== Available data ==
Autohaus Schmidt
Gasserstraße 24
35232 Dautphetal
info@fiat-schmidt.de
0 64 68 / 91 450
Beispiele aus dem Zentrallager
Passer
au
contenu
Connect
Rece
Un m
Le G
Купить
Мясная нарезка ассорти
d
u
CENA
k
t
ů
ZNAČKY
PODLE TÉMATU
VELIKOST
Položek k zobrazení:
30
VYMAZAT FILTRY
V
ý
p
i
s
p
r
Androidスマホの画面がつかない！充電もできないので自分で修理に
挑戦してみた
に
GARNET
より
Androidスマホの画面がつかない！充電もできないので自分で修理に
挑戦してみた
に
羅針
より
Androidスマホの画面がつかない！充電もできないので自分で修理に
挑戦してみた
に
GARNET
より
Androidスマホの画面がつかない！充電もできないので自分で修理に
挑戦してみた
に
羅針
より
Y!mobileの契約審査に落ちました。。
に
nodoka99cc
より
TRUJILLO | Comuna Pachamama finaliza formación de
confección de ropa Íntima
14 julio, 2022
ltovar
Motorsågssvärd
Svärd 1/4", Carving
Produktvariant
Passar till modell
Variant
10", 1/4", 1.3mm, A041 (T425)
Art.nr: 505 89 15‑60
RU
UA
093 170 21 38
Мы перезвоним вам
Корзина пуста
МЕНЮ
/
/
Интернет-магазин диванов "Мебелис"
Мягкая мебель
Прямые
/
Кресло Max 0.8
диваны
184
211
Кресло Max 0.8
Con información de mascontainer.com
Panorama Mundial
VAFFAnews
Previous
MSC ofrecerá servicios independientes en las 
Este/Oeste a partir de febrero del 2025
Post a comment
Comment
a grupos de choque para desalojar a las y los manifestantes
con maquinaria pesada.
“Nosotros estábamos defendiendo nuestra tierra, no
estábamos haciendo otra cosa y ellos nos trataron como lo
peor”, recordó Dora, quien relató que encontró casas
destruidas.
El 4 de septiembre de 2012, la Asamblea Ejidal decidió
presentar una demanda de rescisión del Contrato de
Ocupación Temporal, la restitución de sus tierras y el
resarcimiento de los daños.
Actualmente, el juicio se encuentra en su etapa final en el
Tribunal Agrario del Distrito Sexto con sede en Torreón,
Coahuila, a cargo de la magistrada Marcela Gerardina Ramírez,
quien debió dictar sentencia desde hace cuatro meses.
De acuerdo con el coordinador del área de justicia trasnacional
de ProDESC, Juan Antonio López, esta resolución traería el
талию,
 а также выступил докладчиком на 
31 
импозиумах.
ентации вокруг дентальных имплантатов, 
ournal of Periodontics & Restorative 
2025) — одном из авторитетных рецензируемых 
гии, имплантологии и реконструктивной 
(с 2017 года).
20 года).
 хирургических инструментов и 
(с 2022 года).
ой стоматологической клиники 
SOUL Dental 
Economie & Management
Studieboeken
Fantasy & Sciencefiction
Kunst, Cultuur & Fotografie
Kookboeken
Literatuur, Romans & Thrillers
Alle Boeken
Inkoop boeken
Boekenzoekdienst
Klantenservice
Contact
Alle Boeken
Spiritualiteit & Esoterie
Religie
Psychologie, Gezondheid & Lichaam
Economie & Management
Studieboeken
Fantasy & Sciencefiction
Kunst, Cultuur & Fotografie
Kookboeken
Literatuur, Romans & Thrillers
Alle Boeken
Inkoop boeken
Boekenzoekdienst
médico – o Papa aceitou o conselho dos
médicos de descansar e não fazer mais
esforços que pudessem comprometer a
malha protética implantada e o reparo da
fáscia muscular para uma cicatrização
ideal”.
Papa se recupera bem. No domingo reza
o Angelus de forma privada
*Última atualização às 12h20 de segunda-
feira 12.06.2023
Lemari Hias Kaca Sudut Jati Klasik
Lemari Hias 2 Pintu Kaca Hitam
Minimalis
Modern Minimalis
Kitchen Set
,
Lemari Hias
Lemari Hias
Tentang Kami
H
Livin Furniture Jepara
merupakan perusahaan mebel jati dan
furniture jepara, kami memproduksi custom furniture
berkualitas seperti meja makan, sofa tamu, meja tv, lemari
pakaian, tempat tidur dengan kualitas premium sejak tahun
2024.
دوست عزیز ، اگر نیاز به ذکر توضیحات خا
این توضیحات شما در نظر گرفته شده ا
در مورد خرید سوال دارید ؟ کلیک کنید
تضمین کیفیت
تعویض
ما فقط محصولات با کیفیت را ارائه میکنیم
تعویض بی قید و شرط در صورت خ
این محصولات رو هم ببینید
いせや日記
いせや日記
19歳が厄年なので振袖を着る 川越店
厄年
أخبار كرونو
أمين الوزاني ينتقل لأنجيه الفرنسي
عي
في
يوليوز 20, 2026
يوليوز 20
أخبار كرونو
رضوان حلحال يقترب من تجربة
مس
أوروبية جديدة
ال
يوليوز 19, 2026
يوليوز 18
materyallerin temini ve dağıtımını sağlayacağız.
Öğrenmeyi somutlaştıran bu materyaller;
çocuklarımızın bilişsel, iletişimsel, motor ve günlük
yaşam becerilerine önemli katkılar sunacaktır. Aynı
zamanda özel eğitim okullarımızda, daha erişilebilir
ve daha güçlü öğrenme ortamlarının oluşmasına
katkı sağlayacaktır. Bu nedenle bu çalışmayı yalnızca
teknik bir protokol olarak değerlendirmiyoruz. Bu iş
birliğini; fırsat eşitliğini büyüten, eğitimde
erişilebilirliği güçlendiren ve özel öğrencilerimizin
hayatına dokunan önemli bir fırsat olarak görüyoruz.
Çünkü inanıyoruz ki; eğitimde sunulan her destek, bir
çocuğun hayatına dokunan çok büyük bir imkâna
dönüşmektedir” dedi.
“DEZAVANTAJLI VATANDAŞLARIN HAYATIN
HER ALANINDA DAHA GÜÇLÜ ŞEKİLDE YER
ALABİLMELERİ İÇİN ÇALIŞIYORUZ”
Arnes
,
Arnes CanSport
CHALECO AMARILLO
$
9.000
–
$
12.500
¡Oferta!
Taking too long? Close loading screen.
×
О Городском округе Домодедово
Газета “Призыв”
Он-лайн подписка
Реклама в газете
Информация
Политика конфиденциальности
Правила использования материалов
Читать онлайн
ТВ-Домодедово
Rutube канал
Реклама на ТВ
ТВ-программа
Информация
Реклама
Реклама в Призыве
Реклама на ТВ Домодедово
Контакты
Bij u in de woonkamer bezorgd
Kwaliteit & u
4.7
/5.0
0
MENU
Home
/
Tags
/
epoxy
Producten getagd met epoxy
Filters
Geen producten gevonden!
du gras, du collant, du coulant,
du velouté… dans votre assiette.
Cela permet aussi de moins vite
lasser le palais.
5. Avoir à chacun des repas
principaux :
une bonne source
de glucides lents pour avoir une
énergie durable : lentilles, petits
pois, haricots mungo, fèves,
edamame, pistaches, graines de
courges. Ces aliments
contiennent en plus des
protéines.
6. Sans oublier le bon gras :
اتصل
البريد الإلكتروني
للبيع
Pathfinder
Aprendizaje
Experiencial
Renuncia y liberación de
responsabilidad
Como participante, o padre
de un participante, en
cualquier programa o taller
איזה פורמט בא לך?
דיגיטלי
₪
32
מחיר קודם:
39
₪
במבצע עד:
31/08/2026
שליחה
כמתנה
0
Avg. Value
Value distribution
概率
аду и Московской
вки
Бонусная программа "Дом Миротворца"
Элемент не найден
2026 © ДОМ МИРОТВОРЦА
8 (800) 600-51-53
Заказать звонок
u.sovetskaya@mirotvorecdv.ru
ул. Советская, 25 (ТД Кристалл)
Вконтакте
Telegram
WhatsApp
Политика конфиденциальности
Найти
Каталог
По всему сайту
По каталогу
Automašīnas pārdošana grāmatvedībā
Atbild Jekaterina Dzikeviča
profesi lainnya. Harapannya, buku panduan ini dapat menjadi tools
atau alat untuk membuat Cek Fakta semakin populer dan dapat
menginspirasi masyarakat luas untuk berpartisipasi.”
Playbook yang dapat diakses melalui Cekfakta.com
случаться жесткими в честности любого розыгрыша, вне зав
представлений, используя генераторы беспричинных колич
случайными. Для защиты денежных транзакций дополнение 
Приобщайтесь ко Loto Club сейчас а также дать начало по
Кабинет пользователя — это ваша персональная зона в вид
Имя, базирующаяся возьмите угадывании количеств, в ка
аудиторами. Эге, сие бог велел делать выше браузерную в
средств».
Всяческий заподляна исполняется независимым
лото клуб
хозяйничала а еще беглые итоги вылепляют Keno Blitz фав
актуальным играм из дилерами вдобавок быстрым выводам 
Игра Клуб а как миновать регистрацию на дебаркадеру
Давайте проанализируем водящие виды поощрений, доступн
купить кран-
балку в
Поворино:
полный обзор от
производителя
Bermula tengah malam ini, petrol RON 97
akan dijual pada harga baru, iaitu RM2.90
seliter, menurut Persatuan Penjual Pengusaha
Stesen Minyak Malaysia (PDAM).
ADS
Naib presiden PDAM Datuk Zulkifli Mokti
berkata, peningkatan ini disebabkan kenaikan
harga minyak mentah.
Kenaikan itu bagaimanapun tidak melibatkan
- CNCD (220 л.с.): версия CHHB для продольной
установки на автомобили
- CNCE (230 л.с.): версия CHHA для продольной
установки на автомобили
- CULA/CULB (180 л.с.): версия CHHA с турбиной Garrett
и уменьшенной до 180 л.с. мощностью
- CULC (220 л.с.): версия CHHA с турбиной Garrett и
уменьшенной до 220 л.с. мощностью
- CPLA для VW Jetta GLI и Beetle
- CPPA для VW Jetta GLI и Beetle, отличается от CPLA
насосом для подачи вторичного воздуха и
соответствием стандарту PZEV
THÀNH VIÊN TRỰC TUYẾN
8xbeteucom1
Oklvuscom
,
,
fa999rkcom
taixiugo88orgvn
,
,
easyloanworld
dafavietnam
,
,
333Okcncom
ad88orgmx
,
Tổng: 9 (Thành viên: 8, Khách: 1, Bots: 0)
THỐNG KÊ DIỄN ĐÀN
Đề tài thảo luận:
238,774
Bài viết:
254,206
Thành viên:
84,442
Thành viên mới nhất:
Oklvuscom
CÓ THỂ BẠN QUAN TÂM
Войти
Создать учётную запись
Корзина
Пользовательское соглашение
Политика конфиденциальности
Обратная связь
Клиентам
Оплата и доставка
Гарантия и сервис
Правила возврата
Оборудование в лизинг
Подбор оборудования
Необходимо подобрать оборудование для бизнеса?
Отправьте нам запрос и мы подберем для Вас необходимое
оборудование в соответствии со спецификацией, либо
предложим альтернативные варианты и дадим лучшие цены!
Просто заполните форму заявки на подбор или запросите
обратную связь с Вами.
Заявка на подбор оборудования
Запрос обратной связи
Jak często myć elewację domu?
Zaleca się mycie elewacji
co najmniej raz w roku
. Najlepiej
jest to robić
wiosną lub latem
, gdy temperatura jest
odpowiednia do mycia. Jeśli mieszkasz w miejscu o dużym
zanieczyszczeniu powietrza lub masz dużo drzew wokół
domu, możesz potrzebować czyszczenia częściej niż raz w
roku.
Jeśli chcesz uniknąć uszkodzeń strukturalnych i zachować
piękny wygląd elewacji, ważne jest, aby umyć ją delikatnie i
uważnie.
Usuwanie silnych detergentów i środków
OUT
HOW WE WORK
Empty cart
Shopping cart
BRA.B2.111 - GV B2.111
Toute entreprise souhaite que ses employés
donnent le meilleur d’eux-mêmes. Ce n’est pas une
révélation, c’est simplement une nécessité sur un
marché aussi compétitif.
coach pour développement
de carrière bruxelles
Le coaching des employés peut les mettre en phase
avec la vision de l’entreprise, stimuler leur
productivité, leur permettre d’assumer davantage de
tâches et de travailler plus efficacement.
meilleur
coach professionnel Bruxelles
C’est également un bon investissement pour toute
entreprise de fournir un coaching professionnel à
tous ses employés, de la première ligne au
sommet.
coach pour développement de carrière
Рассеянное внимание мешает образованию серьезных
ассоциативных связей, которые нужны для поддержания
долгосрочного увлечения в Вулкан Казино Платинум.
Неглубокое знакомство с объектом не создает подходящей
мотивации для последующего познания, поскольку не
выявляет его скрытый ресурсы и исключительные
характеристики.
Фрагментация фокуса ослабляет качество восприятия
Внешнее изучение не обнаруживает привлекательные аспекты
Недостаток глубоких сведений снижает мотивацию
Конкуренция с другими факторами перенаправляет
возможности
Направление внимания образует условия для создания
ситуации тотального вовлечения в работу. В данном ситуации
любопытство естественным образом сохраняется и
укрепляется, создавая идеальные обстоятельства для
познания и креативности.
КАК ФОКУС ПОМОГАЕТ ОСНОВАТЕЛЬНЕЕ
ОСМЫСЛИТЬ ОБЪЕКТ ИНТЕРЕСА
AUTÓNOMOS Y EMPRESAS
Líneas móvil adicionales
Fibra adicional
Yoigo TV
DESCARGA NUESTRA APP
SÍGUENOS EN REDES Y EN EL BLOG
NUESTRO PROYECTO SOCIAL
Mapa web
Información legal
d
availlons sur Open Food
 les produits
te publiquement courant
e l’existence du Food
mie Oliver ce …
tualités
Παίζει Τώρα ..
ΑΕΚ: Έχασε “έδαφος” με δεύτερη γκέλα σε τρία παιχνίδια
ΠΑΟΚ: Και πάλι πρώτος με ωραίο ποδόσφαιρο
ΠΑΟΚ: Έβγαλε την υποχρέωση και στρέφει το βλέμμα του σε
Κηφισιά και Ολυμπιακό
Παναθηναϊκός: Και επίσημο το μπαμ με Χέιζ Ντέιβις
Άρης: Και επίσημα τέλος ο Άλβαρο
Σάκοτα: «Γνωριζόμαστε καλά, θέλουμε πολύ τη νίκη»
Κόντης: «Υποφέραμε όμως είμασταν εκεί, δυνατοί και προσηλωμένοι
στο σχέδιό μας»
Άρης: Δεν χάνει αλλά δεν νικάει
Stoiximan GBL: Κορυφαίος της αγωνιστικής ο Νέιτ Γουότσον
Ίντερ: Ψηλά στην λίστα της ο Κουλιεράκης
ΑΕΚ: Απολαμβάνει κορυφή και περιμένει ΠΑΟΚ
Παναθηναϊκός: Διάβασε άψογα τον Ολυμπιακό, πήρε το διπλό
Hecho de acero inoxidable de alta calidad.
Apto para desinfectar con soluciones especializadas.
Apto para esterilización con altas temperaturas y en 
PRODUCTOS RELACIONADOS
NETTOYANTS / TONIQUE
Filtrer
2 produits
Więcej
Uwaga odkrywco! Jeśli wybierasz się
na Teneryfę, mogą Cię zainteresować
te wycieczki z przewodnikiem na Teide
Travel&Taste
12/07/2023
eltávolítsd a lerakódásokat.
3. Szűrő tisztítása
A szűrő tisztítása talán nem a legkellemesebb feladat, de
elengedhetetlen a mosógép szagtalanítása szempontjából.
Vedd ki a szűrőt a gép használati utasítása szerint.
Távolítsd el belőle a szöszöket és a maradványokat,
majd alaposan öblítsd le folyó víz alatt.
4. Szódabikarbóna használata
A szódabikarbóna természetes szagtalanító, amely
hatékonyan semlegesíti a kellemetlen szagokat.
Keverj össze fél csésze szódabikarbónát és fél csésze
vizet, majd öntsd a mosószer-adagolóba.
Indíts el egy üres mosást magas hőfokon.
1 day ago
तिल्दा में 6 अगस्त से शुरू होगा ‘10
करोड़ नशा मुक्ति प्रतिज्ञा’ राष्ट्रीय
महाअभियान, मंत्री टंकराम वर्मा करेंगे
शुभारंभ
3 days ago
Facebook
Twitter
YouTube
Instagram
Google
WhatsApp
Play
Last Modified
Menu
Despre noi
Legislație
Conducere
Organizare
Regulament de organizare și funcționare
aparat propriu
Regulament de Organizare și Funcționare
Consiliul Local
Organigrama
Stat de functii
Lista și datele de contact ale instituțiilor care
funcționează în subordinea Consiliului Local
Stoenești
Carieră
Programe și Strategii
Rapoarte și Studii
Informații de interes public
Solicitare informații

== Task ==
Reproduce verbatim the stretch from the start of the records through the line that contains "Мягкая мебель", both ends included.

== Response to the exercise ==
Autohaus Schmidt
Gasserstraße 24
35232 Dautphetal
info@fiat-schmidt.de
0 64 68 / 91 450
Beispiele aus dem Zentrallager
Passer
au
contenu
Connect
Rece
Un m
Le G
Купить
Мясная нарезка ассорти
d
u
CENA
k
t
ů
ZNAČKY
PODLE TÉMATU
VELIKOST
Položek k zobrazení:
30
VYMAZAT FILTRY
V
ý
p
i
s
p
r
Androidスマホの画面がつかない！充電もできないので自分で修理に
挑戦してみた
に
GARNET
より
Androidスマホの画面がつかない！充電もできないので自分で修理に
挑戦してみた
に
羅針
より
Androidスマホの画面がつかない！充電もできないので自分で修理に
挑戦してみた
に
GARNET
より
Androidスマホの画面がつかない！充電もできないので自分で修理に
挑戦してみた
に
羅針
より
Y!mobileの契約審査に落ちました。。
に
nodoka99cc
より
TRUJILLO | Comuna Pachamama finaliza formación de
confección de ropa Íntima
14 julio, 2022
ltovar
Motorsågssvärd
Svärd 1/4", Carving
Produktvariant
Passar till modell
Variant
10", 1/4", 1.3mm, A041 (T425)
Art.nr: 505 89 15‑60
RU
UA
093 170 21 38
Мы перезвоним вам
Корзина пуста
МЕНЮ
/
/
Интернет-магазин диванов "Мебелис"
Мягкая мебель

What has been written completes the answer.